(Dataset records)
%%

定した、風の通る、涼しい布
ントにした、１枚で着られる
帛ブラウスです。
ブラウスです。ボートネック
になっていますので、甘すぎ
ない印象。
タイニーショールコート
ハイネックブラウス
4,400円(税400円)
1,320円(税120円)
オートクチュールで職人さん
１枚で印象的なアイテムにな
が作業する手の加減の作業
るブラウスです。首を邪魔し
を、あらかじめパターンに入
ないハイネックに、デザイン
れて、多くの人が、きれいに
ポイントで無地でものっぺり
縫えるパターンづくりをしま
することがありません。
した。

%%

**TASK INSTRUCTIONS:** Only the lines from the one containing "1,320円(税120円)" through the last line of the records above are to be reproduced, exactly and with both ends included.

**ANSWER SPACE:**
1,320円(税120円)
オートクチュールで職人さん
１枚で印象的なアイテムにな
が作業する手の加減の作業
るブラウスです。首を邪魔し
を、あらかじめパターンに入
ないハイネックに、デザイン
れて、多くの人が、きれいに
ポイントで無地でものっぺり
縫えるパターンづくりをしま
することがありません。
した。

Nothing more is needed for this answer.